_Task:_
Write out the data word for word and omit every picture.

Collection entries
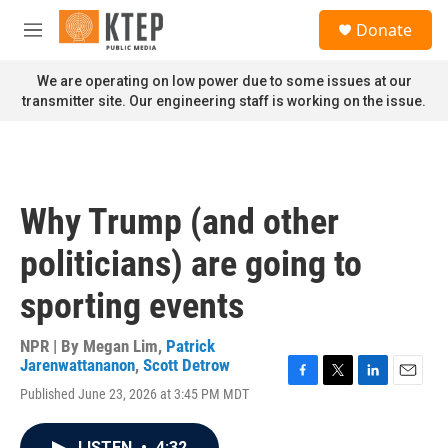
Skip to main content
S
Donate
e
M
a
e
r
n
We are operating on low power due to some issues at our
c
u
transmitter site. Our engineering staff is working on the issue.
h
u
e
r
y
Why Trump (and other
politicians) are going to
sporting events
NPR | By
Megan Lim
,
Patrick
Jarenwattananon
,
Scott Detrow
F
T
L
E
Published June 23, 2026 at 3:45 PM MDT
a
w
i
m
c
i
n
a
e
t
k
i
LISTEN
•
4:32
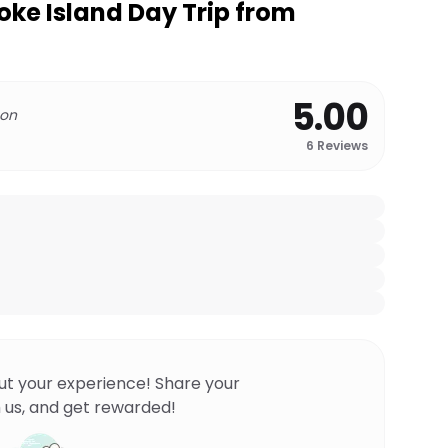
oke Island Day Trip from
5.00
 on
6
Reviews
ut your experience! Share your
 us, and get rewarded!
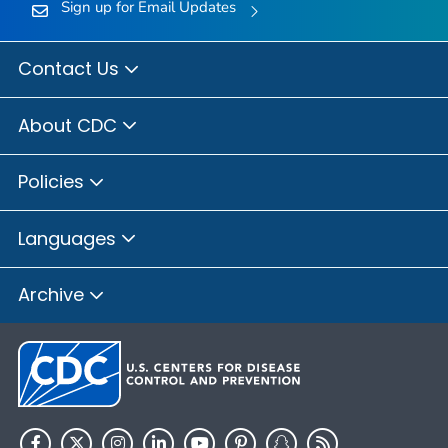
Sign up for Email Updates
Contact Us
About CDC
Policies
Languages
Archive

_Task output:_
Skip to main content
S
Donate
e
M
a
e
r
n
We are operating on low power due to some issues at our
c
u
transmitter site. Our engineering staff is working on the issue.
h
u
e
r
y
Why Trump (and other
politicians) are going to
sporting events
NPR | By
Megan Lim
,
Patrick
Jarenwattananon
,
Scott Detrow
F
T
L
E
Published June 23, 2026 at 3:45 PM MDT
a
w
i
m
c
i
n
a
e
t
k
i
LISTEN
•
4:32
oke Island Day Trip from
5.00
 on
6
Reviews
ut your experience! Share your
 us, and get rewarded!
Sign up for Email Updates
Contact Us
About CDC
Policies
Languages
Archive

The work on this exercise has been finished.